Naturally, this attention on URIs is motivated by their prominent position in the Semantic Web and Linked Data infrastructures for publishing data. In fact, these paradigms motivate adaptive query processing for a further reason besides the scale of the data: distributed querying engines often concentrate loose federations of publicly-readable remote data sources over which the distributed querying engine cannot effect that histograms are maintained and published. Furthermore, the URIs of large-scale datasets are not hand-crafted names but are automatically generated following naming conventions, usually hierarchical. These observations both motivate extending adaptive query processing to Semantic Web data stores and also present an opportunity for the SemaGrow string prefix extension. SemaGrow work also formalized the key concepts in STHoles in a way that subsumes STHoles as its specialization for numerical intervals; and provided an extension to string prefixes.

Work in SemaGrow extended VoID into Sevod, an RDF vocabulary that is expressive enough to represent detailed instance-level metadata akin to relational database histograms. This improves cost estimation, but Sevod models are practically impossible to maintain manually. To address this, SemaGrow extended and adapted to Semantic Web data methods from the relational database literature for adaptive query processing, i.e., into a method for maintaining histograms by analysing the results to the user-requested query workload. In this manner, SemaGrow builds and maintains its Sevod descriptions without imposing any extra overhead queries and without requiring access to data dumps.

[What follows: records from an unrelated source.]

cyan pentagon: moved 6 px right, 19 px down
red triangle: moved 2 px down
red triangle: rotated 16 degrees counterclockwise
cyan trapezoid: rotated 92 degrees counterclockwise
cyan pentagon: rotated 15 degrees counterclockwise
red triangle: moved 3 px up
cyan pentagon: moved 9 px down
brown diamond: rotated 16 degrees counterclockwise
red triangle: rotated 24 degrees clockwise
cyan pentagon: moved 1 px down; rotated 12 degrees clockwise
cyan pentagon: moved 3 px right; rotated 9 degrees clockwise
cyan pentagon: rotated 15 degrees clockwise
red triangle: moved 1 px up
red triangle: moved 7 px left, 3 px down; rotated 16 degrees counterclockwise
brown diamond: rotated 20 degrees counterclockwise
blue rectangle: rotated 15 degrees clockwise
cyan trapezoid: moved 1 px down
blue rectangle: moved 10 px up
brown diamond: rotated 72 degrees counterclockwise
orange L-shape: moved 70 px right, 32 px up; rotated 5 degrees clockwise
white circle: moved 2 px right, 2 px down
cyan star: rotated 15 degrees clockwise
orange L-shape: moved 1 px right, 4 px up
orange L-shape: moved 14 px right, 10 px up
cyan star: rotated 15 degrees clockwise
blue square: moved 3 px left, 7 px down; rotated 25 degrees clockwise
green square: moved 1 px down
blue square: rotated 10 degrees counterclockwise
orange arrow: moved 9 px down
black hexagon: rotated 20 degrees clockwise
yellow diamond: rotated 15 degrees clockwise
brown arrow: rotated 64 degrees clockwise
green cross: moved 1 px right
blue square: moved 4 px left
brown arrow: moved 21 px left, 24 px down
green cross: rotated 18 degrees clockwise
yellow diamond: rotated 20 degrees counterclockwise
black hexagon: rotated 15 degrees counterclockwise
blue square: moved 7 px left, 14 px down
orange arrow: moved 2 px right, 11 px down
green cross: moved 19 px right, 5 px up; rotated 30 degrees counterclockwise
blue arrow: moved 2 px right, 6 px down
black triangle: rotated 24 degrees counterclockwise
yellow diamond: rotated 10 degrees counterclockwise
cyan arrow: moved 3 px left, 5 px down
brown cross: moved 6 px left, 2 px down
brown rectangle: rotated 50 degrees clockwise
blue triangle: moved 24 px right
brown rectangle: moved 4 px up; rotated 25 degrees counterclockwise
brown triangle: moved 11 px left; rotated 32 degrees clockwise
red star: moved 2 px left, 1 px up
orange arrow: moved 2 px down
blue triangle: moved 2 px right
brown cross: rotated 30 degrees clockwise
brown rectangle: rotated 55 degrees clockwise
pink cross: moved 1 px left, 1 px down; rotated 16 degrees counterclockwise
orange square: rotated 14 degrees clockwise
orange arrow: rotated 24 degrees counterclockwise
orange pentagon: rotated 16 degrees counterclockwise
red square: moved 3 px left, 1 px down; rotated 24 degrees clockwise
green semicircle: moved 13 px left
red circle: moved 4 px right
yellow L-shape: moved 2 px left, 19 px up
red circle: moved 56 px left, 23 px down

Although the research above has given us considerable advances towards handling the needle-in-a-haystack problem of identifying the best strategy to retrieve data out of a large-scale repository, intelligent execution planning does not improve retrieving large amounts of data and also breaks down when remote endpoints are unexpectedly slow or unresponsive. To efficiently combine query results at a large scale and to handle the dynamic nature of the LOD cloud, we are carrying over and adapting optimized query execution methods from relational database research.